▶ **Excerpt to read**
*****

Beyond tumors, increasing evidence suggests that IDO1 also plays an important role in viral infections, including HIV50,51, influenza52, hepatitis B53, and C54. In the context of pathogen infection, IDO1 activity is pleiotropic: it can directly inhibit the replication and spread of certain pathogens, while also acting on host cells to suppress immune responses, thereby promoting viral activities45,55. For example, HIV-1 viruses exploit the immunosuppressive activity of IDO1 to establish chronic HIV infection. The dual role of IDO1 in infectious diseases might be associated with the type of pathogen and the stage of disease development, indicating the complexity of its mechanisms of action. However, there is currently limited research on the role of IDO1 in EBV infectious diseases. A recent study of EBV-associated posttransplant lymphoproliferative disorders (PTLD) identified IDO1 as a key target for the transformation of EBV-infected B cells56. It has been confirmed in animal models that the use of IDO1 specific inhibitor in the early stages reduced viremia and lymphoma56. This result suggests the strong potential of IDO1 as an immune metabolic intervention target in EBV-associated diseases.
We demonstrated the involvement of IDO1 in EBV-HLH and suggest that targeting IDO1+ monocytes could be a potential therapeutic strategy for managing the excessive inflammatory response in HLH. IDO1+ monocytes and L-kynurenine specifically increased in the EBV-HLH group and decrease in patients who have achieved CR after treatment. In vitro studies using monocytic and cytotoxic T cell lines demonstrated that L-kynurenine promotes the production of multiple pro-inflammatory cytokines. These findings suggest that L-kynurenine may contribute to the amplification of inflammatory responses, providing new insight into its potential role in the pathogenesis of HLH.

*****

▶ **Source data**
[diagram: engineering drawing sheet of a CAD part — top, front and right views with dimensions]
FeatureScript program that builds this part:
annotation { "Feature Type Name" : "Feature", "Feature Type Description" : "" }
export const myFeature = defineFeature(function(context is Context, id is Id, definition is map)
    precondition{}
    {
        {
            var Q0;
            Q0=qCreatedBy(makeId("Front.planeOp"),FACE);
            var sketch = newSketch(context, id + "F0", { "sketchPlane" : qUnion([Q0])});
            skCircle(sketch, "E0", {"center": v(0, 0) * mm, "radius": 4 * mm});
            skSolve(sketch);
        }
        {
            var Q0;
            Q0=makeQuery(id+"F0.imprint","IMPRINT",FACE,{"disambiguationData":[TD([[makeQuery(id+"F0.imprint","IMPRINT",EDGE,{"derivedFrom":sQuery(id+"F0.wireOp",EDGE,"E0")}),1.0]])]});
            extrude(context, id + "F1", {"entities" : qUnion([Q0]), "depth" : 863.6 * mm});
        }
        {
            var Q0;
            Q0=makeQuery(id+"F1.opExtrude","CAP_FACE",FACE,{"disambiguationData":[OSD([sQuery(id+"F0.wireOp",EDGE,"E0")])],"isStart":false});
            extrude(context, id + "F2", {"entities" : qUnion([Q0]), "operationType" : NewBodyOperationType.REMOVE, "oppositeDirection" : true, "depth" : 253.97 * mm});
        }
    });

*****

▶ **Problems to solve**
1. Which viral infections does the IDO1 excerpt name right after the word "including"? List them.
2. Transcribe the IDO1 excerpt verbatim between "We demonstrated the" and "pathogenesis of HLH.", inclusive.
3. Answer these questions from the IDO1 excerpt:
(a) What did the recent study of EBV-associated PTLD identify IDO1 as?
(b) What two things specifically increased in the EBV-HLH group?
(c) What types of cell lines were used in the in vitro studies?
The lines have no connection to the IDO1 excerpt.

▶ **Answer section**
1. HIV, influenza, hepatitis B, hepatitis C

2.
We demonstrated the involvement of IDO1 in EBV-HLH and suggest that targeting IDO1+ monocytes could be a potential therapeutic strategy for managing the excessive inflammatory response in HLH. IDO1+ monocytes and L-kynurenine specifically increased in the EBV-HLH group and decrease in patients who have achieved CR after treatment. In vitro studies using monocytic and cytotoxic T cell lines demonstrated that L-kynurenine promotes the production of multiple pro-inflammatory cytokines. These findings suggest that L-kynurenine may contribute to the amplification of inflammatory responses, providing new insight into its potential role in the pathogenesis of HLH.

3.
(a) A key target for the transformation of EBV-infected B cells
(b) IDO1+ monocytes and L-kynurenine
(c) Monocytic and cytotoxic T cell lines